COERENZA DELLE DOMANDE DI
CONTRIBUTO CON I PATTI DI SVILUPPO
DI DISTRETTO
I beneficiari presentano le domande di contributo per le
singole misure, sotto forma di progetti esecutivi che
devono riferirsi unicamente a quei Patti per lo Sviluppo
dei Distretti che ne prevedano espressamente la
realizzazione
I progetti devono,pertanto, riportare in originale il
parere preventivo di congruità con l’azione prevista dal
Patto di distretto, rilasciato dal rappresentante del
distretto di riferimento che lo sottoscrive.
NUMERO DI PROGETTI AMMISSIBILI
All’interno di ogni misura può essere presentato un solo
progetto con l’eccezione della misura 2a (Progetti di
ricerca, sviluppo e trasferimento tecnologico) per la
quale sono ammissibili fino a 3 progetti.
MISURA 1: CREAZIONE DI OSSERVATORI,
BANCHE DATI E CENTRI STUDI DI DISTRETTO
La Misura finanzia la realizzazione di:
• Osservatori Permanenti di distretto, concernenti
l’offerta e la domanda di materie prime, prodotti,
macchinari, attrezzature, servizi, personale, soluzioni
per la riduzione dell’inquinamento;
• Banche dati di distretto, inerenti le materie
dell’Osservatorio;
• Centri Studi e Ricerche di distretto, concernenti le
materie dell’Osservatorio e della Banca Dati.
Sono ammesse anche iniziative per progetti già
finanziati, purchè conclusi e rendicontati.
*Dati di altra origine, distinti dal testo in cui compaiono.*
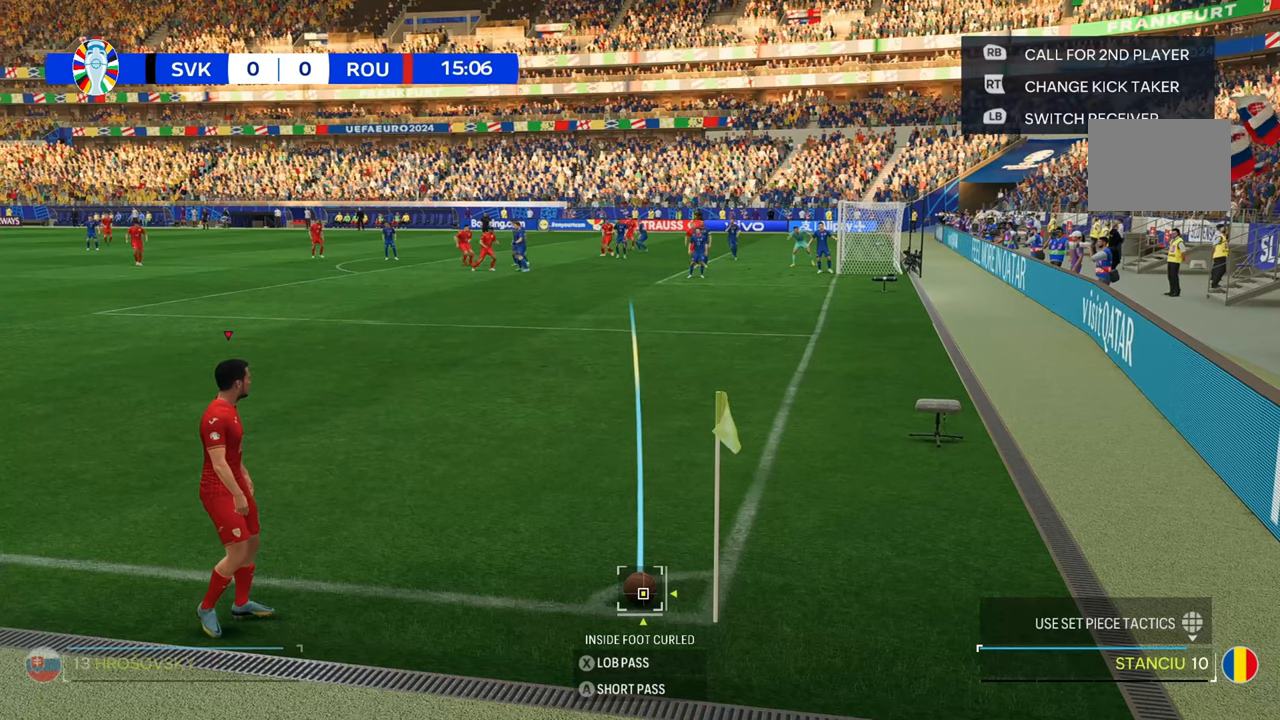
{"buttons": [], "left_stick": "center", "right_stick": "center", "events": [[317, "left_stick", "center"]]}
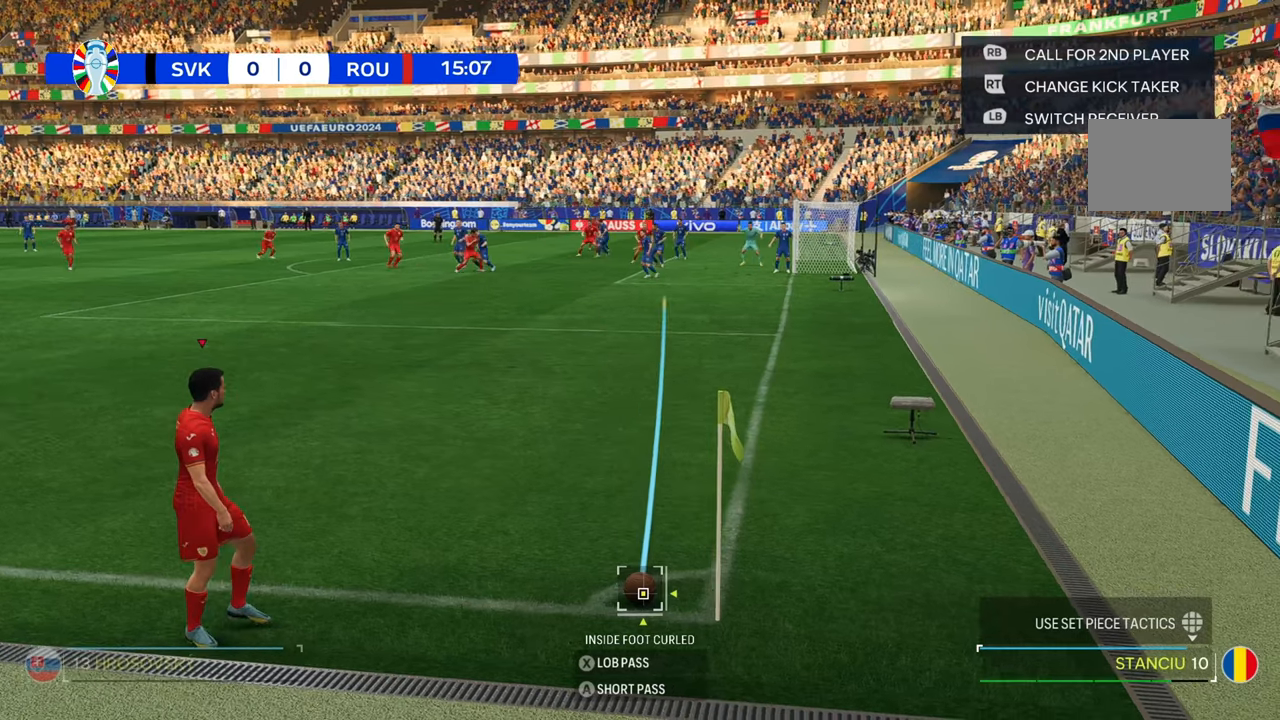
{"buttons": [], "left_stick": "center", "right_stick": "center"}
MISURA 1: CREAZIONE DI OSSERVATORI,
BANCHE DATI E CENTRI STUDI DI DISTRETTO
TIPOLOGIA DI SPESA AMMESSA:
• locazione locali
• personale impiegato “interno”;
• consulenze “esterne”;
• acquisto di hardware;
• acquisto di software;
• spese generali (max 15%)
Il totale della spesa ammissibile per ogni progetto della
misura potrà variare da un minimo di € 160.000 a
un massimo di € 480.000
MISURA 2a: PROGETTI DI RICERCA E
TRASFERIMENTO TECNOLOGICO
La misura finanzia la realizzazione di:
• Progetti di ricerca industriale miranti ad acquisire
nuove conoscenze utili alla messa a punto di nuovi
prodotti, processi produttivi o servizi, o ad introdurre
sostanziali miglioramenti qualitativi nei prodotti,
processi produttivi o servizi già esistenti;
•Progetti di sviluppo precompetitivo: miranti a
tradurre i risultati della ricerca industriale in un piano,
progetto o disegno funzionale a realizzare nuovi
prodotti, processi produttivi o servizi o a migliorarli
sostanzialmente se già esistenti, compresi i prototipi
non commerciabili ad esclusione delle modifiche anche
migliorative, di carattere ordinario o periodico apportate
a prodotti, processi produttivi o servizi.
MISURA 2a: PROGETTI DI RICERCA E
TRASFERIMENTO TECNOLOGICO
La Misura finanzia la realizzazione di:
• Progetti di trasferimento tecnologico miranti a
trasferire conoscenze e innovazioni tecnologiche dal
sistema della ricerca al sistema produttivo.
I soggetti interessati devono redigere singoli Progetti
Esecutivi fino a un massimo di tre, specificando se
trattasi di progetti di ricerca o progetti di sviluppo
precompetitivo o di trasferimento tecnologico.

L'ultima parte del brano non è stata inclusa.